Mario Delgado, the lower house majority leader for President Andres Manuel Lopez Obrador’s Morena party, said in an interview Wednesday that targeting a surplus of 0.5%, instead of the 1.3% outlined by the Finance Ministry in April, would still continue a decline in the nation’s debt relative to its gross domestic product.

Delgado, a former finance head for Mexico City, cautioned that he hasn’t yet discussed the idea with the leftist leader known as AMLO, who has led an austerity campaign, or Finance Minister Arturo Herrera, who took over last month. But he said that he’s talked about it with ratings agencies and funds invested in Mexico, and he doesn’t believe it would hurt the nation’s credit rating.

“It would be well received by financial markets as a show of solid public finances and would take some pressure off so that we can increase resources for Pemex,” Delgado said. “It wouldn’t mean any relaxation in terms of fiscal discipline.”

The peso fell 1.9% to 19.7522 per dollar at 1:35 p.m. in Mexico City.

‘Reorganize Ourselves’

The Finance Ministry last month announced plans to use almost half of the money in its rainy day oil fund in the remainder of this year to avoid spending cuts after a revenue shortfall due to economic stagnation squeezed the budget. Still, Delgado said that the plan for a primary surplus of 1% for this year, which required significant spending cuts, was needed for the new administration to send a fiscal responsibility message.

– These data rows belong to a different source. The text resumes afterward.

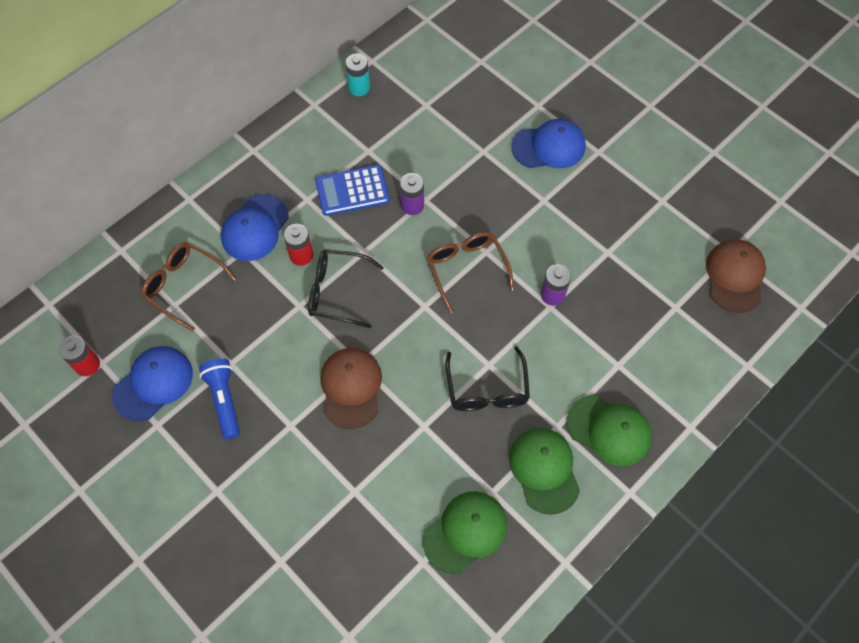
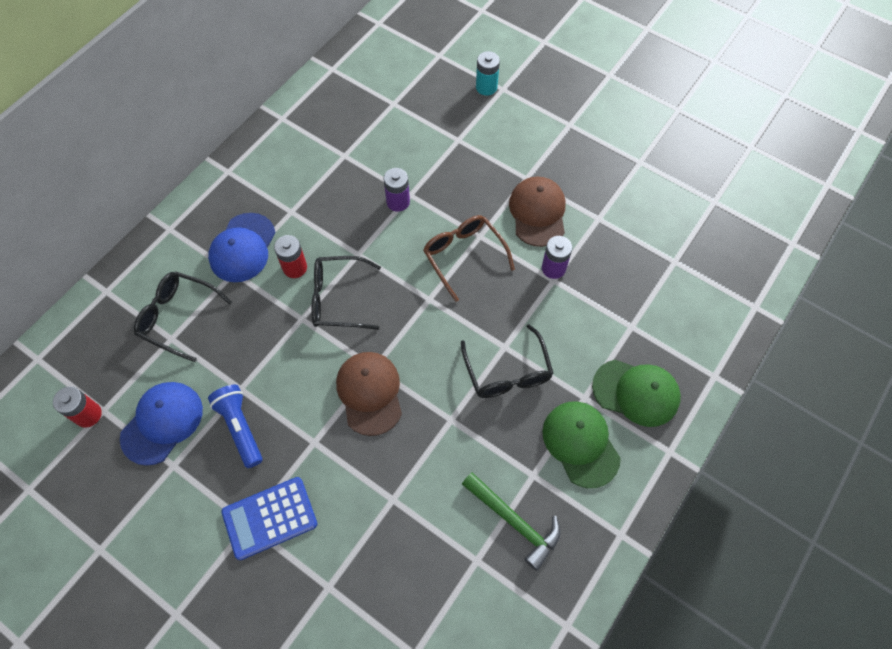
camera: 10 degrees left, 0 degrees up
(184, 286) = (179, 317): brown glasses -> black glasses
(352, 191) = (335, 196): blue calculator -> blue calculator (270, 518)
(359, 88) = (324, 96): turquoise battery -> turquoise battery (486, 87)
(465, 532) = (514, 521): green cap -> green hammer
(549, 147) = (520, 126): blue cap -> none
(735, 276) = (724, 223): brown cap -> brown cap (538, 213)

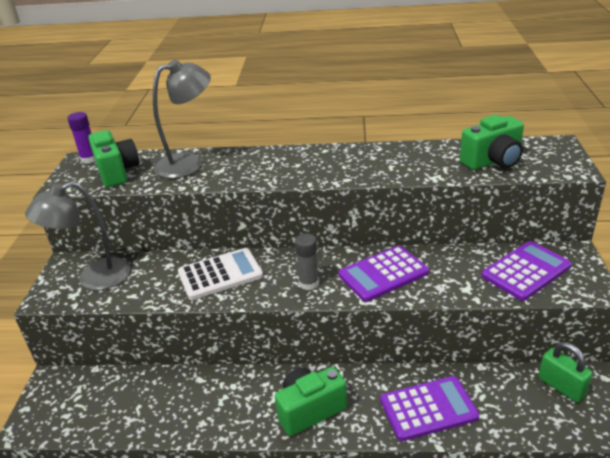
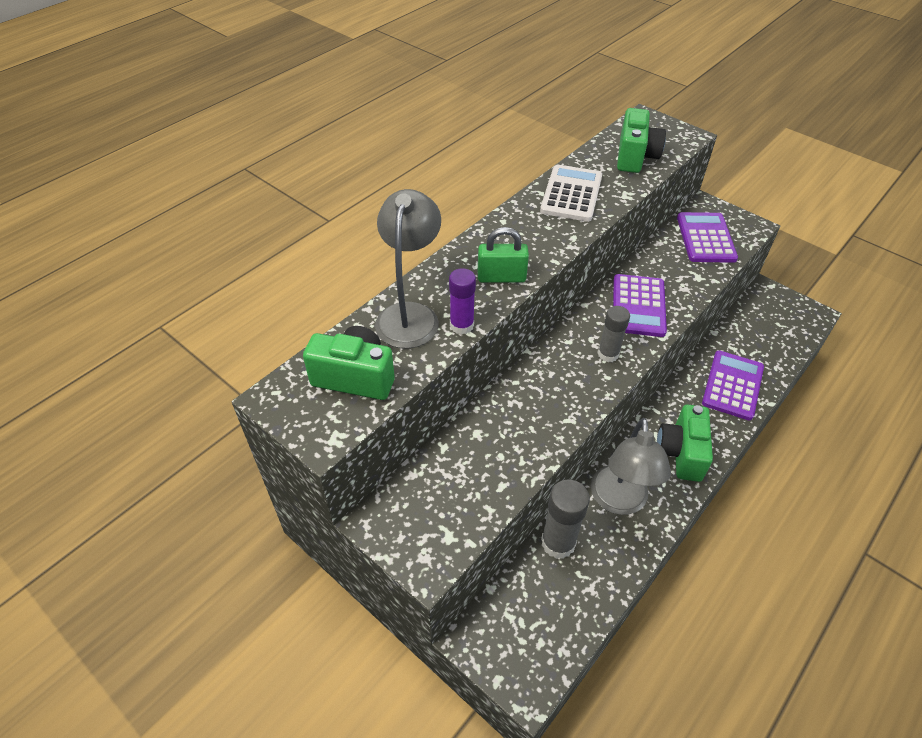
camera: 55 degrees left, 15 degrees up
(89, 159) = (285, 387): purple glue stick -> purple glue stick (461, 325)
(94, 278) = (436, 506): grey lamp -> grey lamp (619, 501)
(157, 382) = (558, 542): none -> grey glue stick
(220, 274) = (534, 403): white calculator -> white calculator (571, 194)
(561, 386) = (763, 309): green padlock -> green padlock (501, 277)

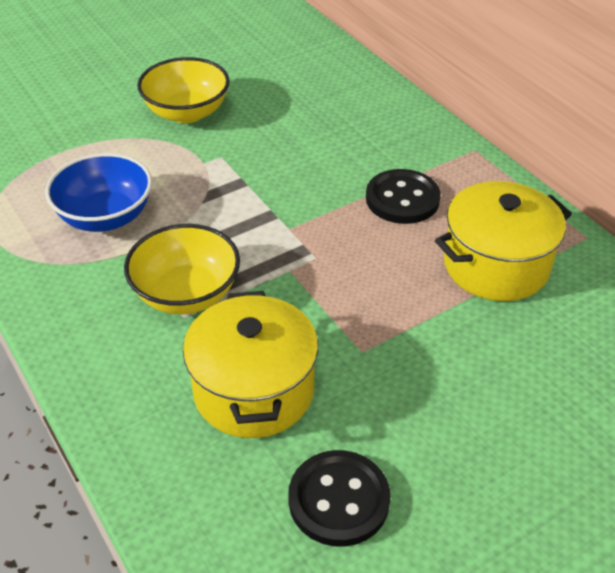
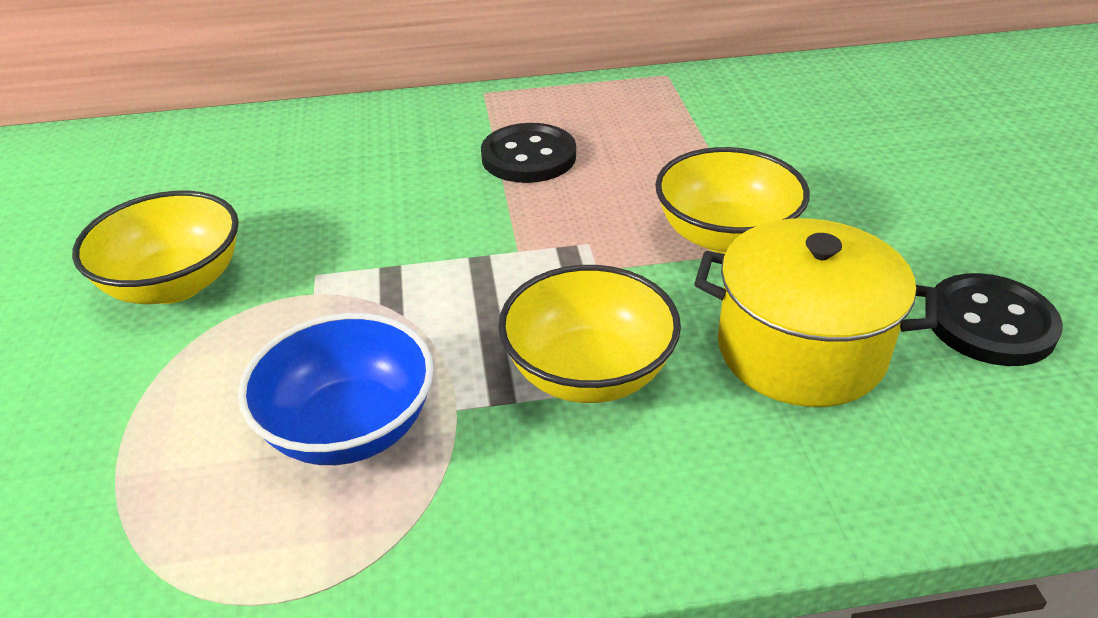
camera: 65 degrees left, 5 degrees down
(365, 325) = (725, 236): none -> yellow bowl
(496, 265) = (676, 131): yellow pot -> none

Delgado, who plans to run to succeed Yeidckol Polevnsky as the head of the Morena party in an election later this year, possibly Nov. 20, said he wants to make the party, which started as a movement and only became registered in 2014, a political power for years to come after Lopez Obrador’s landslide victory last year.

“We need to reorganize ourselves internally to support this project of transformation and to ensure that it can be transcendent," he said. “The members should have the responsibility to form an organization with clear rules and objectives and with effectiveness in the formation of groups and electoral competition.”